BEIJING (AP) -- The head of the Organization for Economic Cooperation and Development, the club of rich countries, endorsed China's appeal for more say in global finance bodies Friday ahead of a summit of world leaders.
"Yes," Secretary-General Angel Gurria told reporters when asked whether China should have more voting rights in the International Monetary Fund and other bodies. "The fact that China has less votes than Belgium tells you (that)."
Beijing is pressing for developing countries -- especially China -- to have more influence in the IMF, World Bank and other bodies and has lobbied for that as part of a joint response to the global financial crisis.
A joint statement issued Sunday after a meeting of finance officials of the Group of 20 major economies agreed the IMF should reflect the growing role of developing countries. The fund and other bodies have yet to take action on such pledges.
Chinese President Hu Jintao and other officials are due to attend G-20 meeting on April 2 in London.
Gurria was in Beijing to meet Chinese officials. Beijing is not part of the 30-nation OECD, but the Paris-based group is forming closer ties with China and four other major non-members -- India, South Africa, Brazil and Indonesia.
Gurria did not directly respond when asked whether the OECD was concerned about China's rejection of Coca-Cola Co.'s bid to buy a Chinese fruit juice maker, which stirred concern among foreign companies.

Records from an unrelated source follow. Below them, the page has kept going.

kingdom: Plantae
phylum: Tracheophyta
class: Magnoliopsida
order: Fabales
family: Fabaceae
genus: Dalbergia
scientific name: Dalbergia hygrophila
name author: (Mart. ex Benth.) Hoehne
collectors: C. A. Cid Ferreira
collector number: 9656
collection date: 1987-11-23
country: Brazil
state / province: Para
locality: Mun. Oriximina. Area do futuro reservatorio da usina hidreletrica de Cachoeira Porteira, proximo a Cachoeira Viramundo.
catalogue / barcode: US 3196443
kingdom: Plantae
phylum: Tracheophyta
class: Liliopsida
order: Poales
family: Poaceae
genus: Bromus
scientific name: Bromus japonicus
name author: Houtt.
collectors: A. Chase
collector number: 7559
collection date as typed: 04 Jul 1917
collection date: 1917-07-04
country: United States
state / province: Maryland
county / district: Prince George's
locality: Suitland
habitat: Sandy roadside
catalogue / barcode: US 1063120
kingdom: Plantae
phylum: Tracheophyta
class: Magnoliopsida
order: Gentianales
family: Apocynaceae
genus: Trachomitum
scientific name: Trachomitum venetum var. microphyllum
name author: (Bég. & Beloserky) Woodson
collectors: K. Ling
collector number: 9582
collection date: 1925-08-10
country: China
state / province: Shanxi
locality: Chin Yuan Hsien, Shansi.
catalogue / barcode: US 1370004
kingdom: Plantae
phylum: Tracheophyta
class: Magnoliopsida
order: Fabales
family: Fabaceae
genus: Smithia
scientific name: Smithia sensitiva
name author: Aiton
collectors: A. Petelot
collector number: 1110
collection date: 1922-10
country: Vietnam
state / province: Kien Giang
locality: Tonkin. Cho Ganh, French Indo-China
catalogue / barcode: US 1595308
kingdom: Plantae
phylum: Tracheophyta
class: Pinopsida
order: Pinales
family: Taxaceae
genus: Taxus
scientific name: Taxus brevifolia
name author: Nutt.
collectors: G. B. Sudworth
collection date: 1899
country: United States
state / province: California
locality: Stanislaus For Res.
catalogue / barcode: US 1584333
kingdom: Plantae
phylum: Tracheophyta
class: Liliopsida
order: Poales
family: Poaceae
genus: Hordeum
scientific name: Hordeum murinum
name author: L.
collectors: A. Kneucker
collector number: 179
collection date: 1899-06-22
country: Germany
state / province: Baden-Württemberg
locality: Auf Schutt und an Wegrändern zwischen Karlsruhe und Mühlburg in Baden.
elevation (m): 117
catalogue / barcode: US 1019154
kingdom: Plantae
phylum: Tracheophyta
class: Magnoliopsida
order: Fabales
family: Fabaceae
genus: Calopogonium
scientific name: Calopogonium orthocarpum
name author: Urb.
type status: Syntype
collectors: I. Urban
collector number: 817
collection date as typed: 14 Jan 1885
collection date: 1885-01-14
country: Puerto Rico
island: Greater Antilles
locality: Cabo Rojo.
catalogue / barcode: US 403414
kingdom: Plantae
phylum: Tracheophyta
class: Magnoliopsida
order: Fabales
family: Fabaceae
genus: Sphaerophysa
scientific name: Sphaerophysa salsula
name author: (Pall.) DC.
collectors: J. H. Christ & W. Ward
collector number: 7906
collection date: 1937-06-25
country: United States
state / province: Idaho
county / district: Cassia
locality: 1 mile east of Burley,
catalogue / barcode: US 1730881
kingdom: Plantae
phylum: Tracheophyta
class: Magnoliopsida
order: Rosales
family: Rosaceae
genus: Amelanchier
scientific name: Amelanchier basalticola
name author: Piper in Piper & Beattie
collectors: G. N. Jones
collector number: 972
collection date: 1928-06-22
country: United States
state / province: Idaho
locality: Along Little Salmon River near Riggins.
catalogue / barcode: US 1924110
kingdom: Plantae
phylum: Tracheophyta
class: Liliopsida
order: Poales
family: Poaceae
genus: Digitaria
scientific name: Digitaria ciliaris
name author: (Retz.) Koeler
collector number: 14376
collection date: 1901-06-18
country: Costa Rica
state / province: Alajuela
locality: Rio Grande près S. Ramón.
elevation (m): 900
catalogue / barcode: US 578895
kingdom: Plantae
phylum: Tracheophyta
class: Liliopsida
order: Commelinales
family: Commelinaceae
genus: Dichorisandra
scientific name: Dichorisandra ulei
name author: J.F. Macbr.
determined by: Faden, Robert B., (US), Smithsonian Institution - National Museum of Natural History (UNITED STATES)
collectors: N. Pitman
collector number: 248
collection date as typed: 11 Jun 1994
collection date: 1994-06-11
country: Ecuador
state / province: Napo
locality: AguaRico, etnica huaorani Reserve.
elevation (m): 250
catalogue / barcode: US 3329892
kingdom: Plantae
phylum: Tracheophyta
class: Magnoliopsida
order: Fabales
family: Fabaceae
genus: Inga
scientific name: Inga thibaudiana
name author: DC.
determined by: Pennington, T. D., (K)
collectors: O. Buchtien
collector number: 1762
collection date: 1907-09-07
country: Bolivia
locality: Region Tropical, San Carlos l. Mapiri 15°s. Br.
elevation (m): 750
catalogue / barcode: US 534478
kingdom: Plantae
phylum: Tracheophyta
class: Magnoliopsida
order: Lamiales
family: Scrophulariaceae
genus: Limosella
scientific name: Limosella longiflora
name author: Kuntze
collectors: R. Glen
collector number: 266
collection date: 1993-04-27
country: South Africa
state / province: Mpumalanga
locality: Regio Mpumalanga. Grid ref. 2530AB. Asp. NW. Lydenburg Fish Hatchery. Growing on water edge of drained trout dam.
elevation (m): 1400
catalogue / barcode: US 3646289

Regulators cited anti-monopoly concerns, but industry analysts say Beijing wanted to keep a leading local brand out of foreign hands.
But Gurria, a former Mexican finance minister, warned against what he said was rising protectionist sentiment amid the global economic crisis.
"Protectionism makes a bad thing worse," he said. "If you're in a hole, the first rule of holes is to stop digging. And protectionism is just one big shovel."